Das Pflegschaftsgericht hat vor der Genehmigung der Klage deren Erfolgsaussichten zu prüfen (RS0108029) und weiters, ob die Prozessführung im wohlverstandenen Interesse des Pflegebefohlenen liegt (6 Ob 319/99a):
Das Rekursgericht hat im Einklang mit der oberstgerichtlichen Judikatur (insbesondere mit der im anhängigen Eheverfahren ergangenen Entscheidung 7 Ob 230/01a) die Erfolgsaussichten der Klageführung positiv beurteilt. Eine Nichtigerklärung der Ehe könnte höchstens daran scheitern, dass der Betroffene zum Zeitpunkt der zweiten Eheschließung ehegeschäftsfähig gewesen sein sollte. Dann wäre aber mangels Zustimmung des gesetzlichen Vertreters (des Sachwalters) zu einer die Ehe bestätigenden Erklärung des Betroffenen der Eheaufhebungsgrund des § 35 Abs 1 EheG gegeben.

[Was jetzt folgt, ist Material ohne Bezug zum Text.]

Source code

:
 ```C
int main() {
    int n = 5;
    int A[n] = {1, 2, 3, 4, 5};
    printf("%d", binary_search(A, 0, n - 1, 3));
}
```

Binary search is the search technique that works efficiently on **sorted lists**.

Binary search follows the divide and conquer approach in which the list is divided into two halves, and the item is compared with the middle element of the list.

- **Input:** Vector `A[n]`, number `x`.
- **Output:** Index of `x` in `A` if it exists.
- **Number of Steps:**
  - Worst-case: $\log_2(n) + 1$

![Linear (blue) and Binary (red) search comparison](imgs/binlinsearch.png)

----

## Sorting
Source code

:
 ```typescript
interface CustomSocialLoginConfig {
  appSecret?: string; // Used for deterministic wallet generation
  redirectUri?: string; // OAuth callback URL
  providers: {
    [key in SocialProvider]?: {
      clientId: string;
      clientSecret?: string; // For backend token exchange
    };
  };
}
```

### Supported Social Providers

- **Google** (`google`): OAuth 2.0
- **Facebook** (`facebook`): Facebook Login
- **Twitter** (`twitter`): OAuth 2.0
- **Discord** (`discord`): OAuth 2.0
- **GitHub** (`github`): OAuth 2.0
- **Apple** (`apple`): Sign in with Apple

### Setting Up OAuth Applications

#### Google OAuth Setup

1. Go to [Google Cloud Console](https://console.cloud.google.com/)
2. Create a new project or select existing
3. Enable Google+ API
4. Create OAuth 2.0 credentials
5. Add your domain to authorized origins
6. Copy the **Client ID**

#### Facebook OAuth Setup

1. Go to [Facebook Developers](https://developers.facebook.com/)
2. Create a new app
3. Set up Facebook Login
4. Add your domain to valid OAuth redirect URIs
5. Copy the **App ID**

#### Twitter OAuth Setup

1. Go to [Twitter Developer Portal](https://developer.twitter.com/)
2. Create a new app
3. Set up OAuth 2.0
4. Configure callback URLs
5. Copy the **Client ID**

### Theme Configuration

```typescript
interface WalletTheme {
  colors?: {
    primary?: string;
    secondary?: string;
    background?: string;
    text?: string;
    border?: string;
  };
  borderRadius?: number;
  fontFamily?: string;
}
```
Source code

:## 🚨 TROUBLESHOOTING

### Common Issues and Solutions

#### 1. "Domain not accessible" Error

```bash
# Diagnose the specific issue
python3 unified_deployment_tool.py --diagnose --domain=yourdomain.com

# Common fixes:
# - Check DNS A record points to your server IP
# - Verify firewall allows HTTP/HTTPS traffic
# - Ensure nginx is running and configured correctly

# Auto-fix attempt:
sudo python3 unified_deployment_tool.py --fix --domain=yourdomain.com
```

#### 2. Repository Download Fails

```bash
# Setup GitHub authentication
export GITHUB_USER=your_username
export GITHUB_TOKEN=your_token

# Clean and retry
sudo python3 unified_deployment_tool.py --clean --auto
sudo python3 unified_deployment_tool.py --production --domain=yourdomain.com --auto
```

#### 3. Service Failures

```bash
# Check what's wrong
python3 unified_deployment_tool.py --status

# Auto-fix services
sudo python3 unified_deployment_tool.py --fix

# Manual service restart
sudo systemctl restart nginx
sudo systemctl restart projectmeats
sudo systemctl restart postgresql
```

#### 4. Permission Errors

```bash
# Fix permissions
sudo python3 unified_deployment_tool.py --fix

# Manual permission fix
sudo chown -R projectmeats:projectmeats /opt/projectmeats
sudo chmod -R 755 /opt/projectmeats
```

Die Ansicht des Rekursgerichtes, dass die Prozessführung auch gegen den Wunsch des Betroffenen dessen Wohl entspricht, ist nach den vorliegenden besonderen Umständen des Einzelfalls zu beurteilen. Im Gesetz wird nicht ausdrücklich die Frage geregelt, wann die Erhebung der Klage zu genehmigen oder die Genehmigung zu versagen ist. Es ist auf den Einzelfall abzustellen (RS0048142). Der Revisionsrekurswerber vermag keine erheblichen Rechtsfragen aufzuzeigen. Er lässt insbesondere die vom Rekursgericht kursorisch wiedergegebenen Feststellungen über die Vorgeschichte der Beziehung der Eheleute, insbesondere also das festgestellte Motiv der Frau für die Eheschließung und den Umstand einer ca 10 Jahre währenden Trennung der Eheleute außer Acht. Die Revisionsrekursausführungen begnügen sich im Wesentlichen mit der Behauptung, dass schon wegen der gesetzlichen Gütertrennung im österreichischen Eherecht durch die Aufrechterhaltung der Ehe keine Vermögensnachteile drohten. Selbst eine Genehmigung der "Nichtigkeitsklage" könnte den Betroffenen nicht vor Vermögenszuwendungen an die Frau oder Dritte schützen. Dem ist bloß entgegenzuhalten, dass in der Aufrechterhaltung einer Ehe schon wegen der Unterhalts- und Beistandspflicht von Ehegatten auch vermögensrechtliche Nachteile verbunden sein können und dass es bei der Genehmigung von Statusklagen eines gesetzlichen Vertreters auch - vielleicht sogar primär - auf die persönliche Beziehung der Eheleute und die besonderen Lebensumstände ankommt, die für oder gegen die Aufrechterhaltung der Ehe sprechen. Zu diesem Thema führt der Revisionsrekurs nichts aus. Ob eine Klageführung zur Auflösung des Ehebandes im wohlverstandenen Interesse des Betroffenen liegt, ist grundsätzlich eine Ermessensentscheidung ohne erhebliche Rechtsfragen in der vom § 14 Abs 1 AußStrG angesprochenen Qualität.